Do We Become Japan? Is Someone Trying to Say “Fire” Very Quietly in a Crowded Theater?

Trying to pull some recent threads together.  Still puzzling things out myself.  The charts below are the crux of the question.  Look at the bottom (purple) line – the Fed Funds rate –  vs the market-driven rates above it.

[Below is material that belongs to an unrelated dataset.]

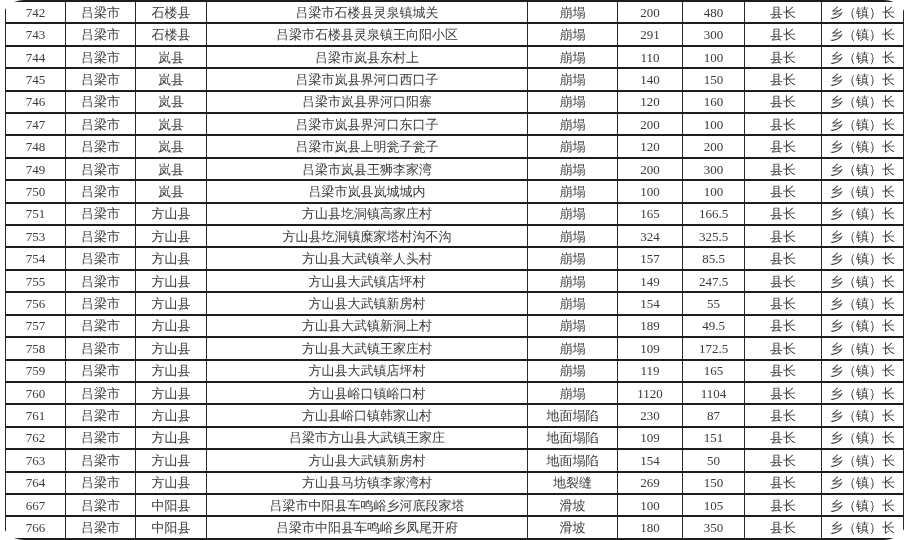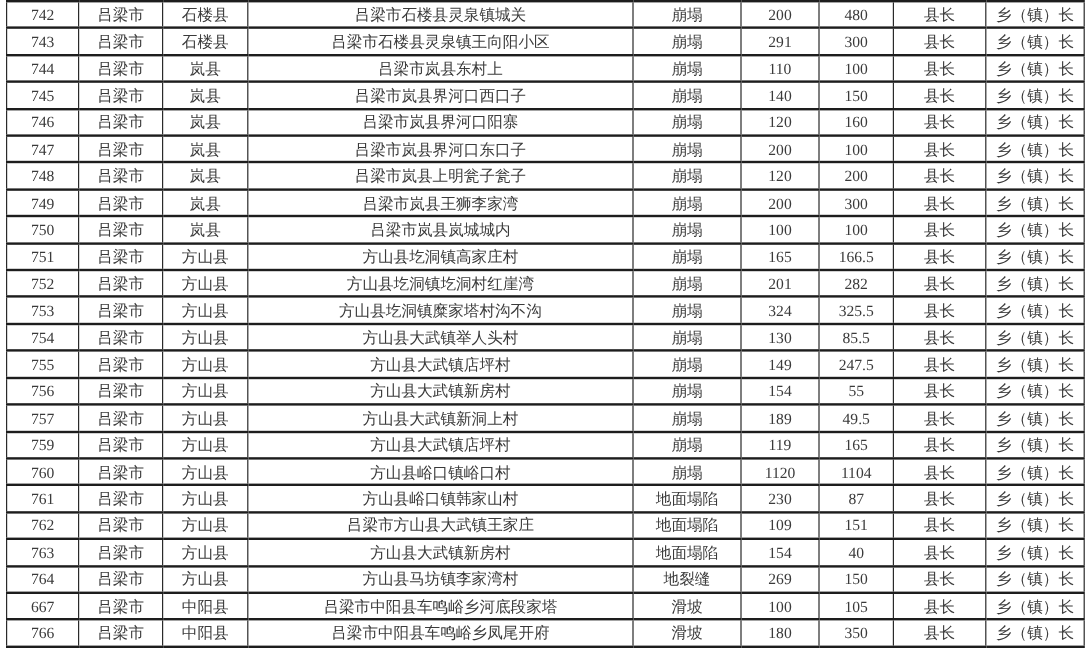"742" #page { border-radius: none -> 24px }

https://fred.stlouisfed.org/graph/fredgraph.png?g=mY7o

  1. The Fed has been raising its (short-term lending) rate since 2016 (purple line).
  2. The market-driven 10 year Treasury rate (green line) barely budged.  The Fed raised its rate zero to 2.4%.  The ten-year nudged up from 2.3% to 3.2% until it tanked back down to 2.6% when the market balked at the Fed’s last rate raise (Fall 2019).
  3. Corporate bonds followed the 10 year.  Which is what they are supposed to do.
  4. The Fed raised the rate it controls.  The market lowered the rates it controls.  All this noise and shouting about the yield curve inverting (when long-term rates are lower than short-term rates) ignored that humans were the ones doing the inverting.  The Fed led and the market didn’t follow.  Just like Greenspan’s “conundrum” years in the mid-2000’s.
  5. Clear as day, the charts below show an impotent Fed.   We have no Wonderful Wizard of OZ who can grant all our wishes.  Just old men making noise and smoke…

It seems pretty clear (to me at least) the bond market’s negative reaction is the mechanical reason the Fed got all dovish and signaled no more rate rises.  If you are trying to lead a charge and the troops start retreating instead…

That explains the Fed’s action.  But it doesn’t explain the market’s reaction.   What the heck is going on out there?  Why are long-term rates (the sum of real economic growth % + inflation % + risk %) only summing up to 2.6%?

  • Is that 2% growth and 0.6% inflation?
  • Or 2% inflation and 0.6% growth?
  • Or 1%-2% deflation and 3%-4% growth?

In some ways the answer doesn’t matter because all of the above are pretty terrifying.  And we HAVE seen this movie before.  In Japan.  That is about as far as I’ve managed to get.  Right now my brain is trying to wrap itself around the weird physics of the current scenario.  What the heck does that section in bold (from the 2019 American Economic Association (AEA) Presidential Address) actually mean?  Is this someone trying to say “fire” very quietly in a crowded theater?

[What is] the role of deficits and debt if we have indeed entered a long-lasting period of secular stagnation, in which large negative safe interest rates would be needed for demand to equal potential output but monetary policy is constrained by the effective lower bound. In that case, budget deficits may be needed on a sustained basis to achieve sufficient demand and output growth. Some argue that this is already the case for Japan, and may become the case for other advanced economies. Here, the results of this paper directly reinforce this argument. In this case, not only budget deficits will be needed to eliminate output gaps, but, because safe rates are likely to be far below potential growth rates, the welfare costs of debt may be small or even altogether absent.

Olivier Blanchard – 2019 American Economic Association (AEA) Presidential Address at the AEA annual meeting on the topic of “Public Debt and Low Interest Rates.” He sets out new theoretical foundations for how to think about fiscal policy and debt. Ben Bernanke provided the introduction.

A bonus graph going back to 1970.  The market once did respond quite nicely to the Fed’s rate moves.  That broke down in the 2000’s.